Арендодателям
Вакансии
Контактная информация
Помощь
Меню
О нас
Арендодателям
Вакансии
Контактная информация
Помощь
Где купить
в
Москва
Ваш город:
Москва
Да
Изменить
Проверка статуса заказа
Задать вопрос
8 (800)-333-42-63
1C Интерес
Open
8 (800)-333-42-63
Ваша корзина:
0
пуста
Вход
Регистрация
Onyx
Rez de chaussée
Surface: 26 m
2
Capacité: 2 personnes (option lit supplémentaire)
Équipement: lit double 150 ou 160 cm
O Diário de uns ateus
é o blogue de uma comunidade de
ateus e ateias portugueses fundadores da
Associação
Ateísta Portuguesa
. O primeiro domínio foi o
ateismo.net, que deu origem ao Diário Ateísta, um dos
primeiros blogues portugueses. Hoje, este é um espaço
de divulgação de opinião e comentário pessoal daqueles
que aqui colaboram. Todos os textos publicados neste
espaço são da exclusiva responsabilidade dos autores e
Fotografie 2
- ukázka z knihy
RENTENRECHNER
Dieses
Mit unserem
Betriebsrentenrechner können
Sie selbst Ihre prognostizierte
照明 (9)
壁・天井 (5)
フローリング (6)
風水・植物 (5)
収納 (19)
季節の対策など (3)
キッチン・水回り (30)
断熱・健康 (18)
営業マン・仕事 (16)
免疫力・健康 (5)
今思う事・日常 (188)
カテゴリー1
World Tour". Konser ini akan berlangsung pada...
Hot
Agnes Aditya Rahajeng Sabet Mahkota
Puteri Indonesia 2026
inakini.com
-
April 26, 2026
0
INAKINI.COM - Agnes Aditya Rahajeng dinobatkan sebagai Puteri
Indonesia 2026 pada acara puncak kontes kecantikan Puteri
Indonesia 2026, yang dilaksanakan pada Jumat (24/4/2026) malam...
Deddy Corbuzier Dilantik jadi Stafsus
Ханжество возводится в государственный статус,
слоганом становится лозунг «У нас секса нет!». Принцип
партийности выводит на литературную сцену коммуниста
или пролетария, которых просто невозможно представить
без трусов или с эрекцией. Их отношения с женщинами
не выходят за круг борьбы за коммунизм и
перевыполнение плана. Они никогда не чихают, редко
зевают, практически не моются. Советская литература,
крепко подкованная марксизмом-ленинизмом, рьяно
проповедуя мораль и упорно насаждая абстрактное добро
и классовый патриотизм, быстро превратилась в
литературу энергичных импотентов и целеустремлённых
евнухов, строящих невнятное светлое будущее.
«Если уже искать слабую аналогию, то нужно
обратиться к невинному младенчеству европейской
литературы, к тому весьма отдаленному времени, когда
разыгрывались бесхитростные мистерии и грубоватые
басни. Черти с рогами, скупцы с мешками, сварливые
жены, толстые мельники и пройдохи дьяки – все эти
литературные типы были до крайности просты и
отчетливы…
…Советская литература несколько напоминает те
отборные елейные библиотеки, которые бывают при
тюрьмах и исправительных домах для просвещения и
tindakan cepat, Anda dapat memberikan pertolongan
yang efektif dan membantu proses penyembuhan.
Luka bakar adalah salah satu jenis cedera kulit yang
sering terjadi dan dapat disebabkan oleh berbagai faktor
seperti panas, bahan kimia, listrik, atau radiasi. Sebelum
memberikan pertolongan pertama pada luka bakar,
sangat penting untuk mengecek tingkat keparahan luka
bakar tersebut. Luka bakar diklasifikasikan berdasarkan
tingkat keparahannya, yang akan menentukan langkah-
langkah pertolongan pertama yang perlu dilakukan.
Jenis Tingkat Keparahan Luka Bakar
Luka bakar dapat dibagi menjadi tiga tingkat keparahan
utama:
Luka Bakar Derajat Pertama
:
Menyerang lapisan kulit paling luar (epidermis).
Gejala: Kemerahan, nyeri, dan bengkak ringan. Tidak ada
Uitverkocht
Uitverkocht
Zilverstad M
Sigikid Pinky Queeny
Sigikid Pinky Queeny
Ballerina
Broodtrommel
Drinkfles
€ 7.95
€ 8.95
· · · · · · ·
> [TASK GOAL] Reproduce the records verbatim, from their first line through the line containing "крепко подкованная марксизмом-ленинизмом, рьяно", with that line included.

> [TASK RESPONSE]
Арендодателям
Вакансии
Контактная информация
Помощь
Меню
О нас
Арендодателям
Вакансии
Контактная информация
Помощь
Где купить
в
Москва
Ваш город:
Москва
Да
Изменить
Проверка статуса заказа
Задать вопрос
8 (800)-333-42-63
1C Интерес
Open
8 (800)-333-42-63
Ваша корзина:
0
пуста
Вход
Регистрация
Onyx
Rez de chaussée
Surface: 26 m
2
Capacité: 2 personnes (option lit supplémentaire)
Équipement: lit double 150 ou 160 cm
O Diário de uns ateus
é o blogue de uma comunidade de
ateus e ateias portugueses fundadores da
Associação
Ateísta Portuguesa
. O primeiro domínio foi o
ateismo.net, que deu origem ao Diário Ateísta, um dos
primeiros blogues portugueses. Hoje, este é um espaço
de divulgação de opinião e comentário pessoal daqueles
que aqui colaboram. Todos os textos publicados neste
espaço são da exclusiva responsabilidade dos autores e
Fotografie 2
- ukázka z knihy
RENTENRECHNER
Dieses
Mit unserem
Betriebsrentenrechner können
Sie selbst Ihre prognostizierte
照明 (9)
壁・天井 (5)
フローリング (6)
風水・植物 (5)
収納 (19)
季節の対策など (3)
キッチン・水回り (30)
断熱・健康 (18)
営業マン・仕事 (16)
免疫力・健康 (5)
今思う事・日常 (188)
カテゴリー1
World Tour". Konser ini akan berlangsung pada...
Hot
Agnes Aditya Rahajeng Sabet Mahkota
Puteri Indonesia 2026
inakini.com
-
April 26, 2026
0
INAKINI.COM - Agnes Aditya Rahajeng dinobatkan sebagai Puteri
Indonesia 2026 pada acara puncak kontes kecantikan Puteri
Indonesia 2026, yang dilaksanakan pada Jumat (24/4/2026) malam...
Deddy Corbuzier Dilantik jadi Stafsus
Ханжество возводится в государственный статус,
слоганом становится лозунг «У нас секса нет!». Принцип
партийности выводит на литературную сцену коммуниста
или пролетария, которых просто невозможно представить
без трусов или с эрекцией. Их отношения с женщинами
не выходят за круг борьбы за коммунизм и
перевыполнение плана. Они никогда не чихают, редко
зевают, практически не моются. Советская литература,
крепко подкованная марксизмом-ленинизмом, рьяно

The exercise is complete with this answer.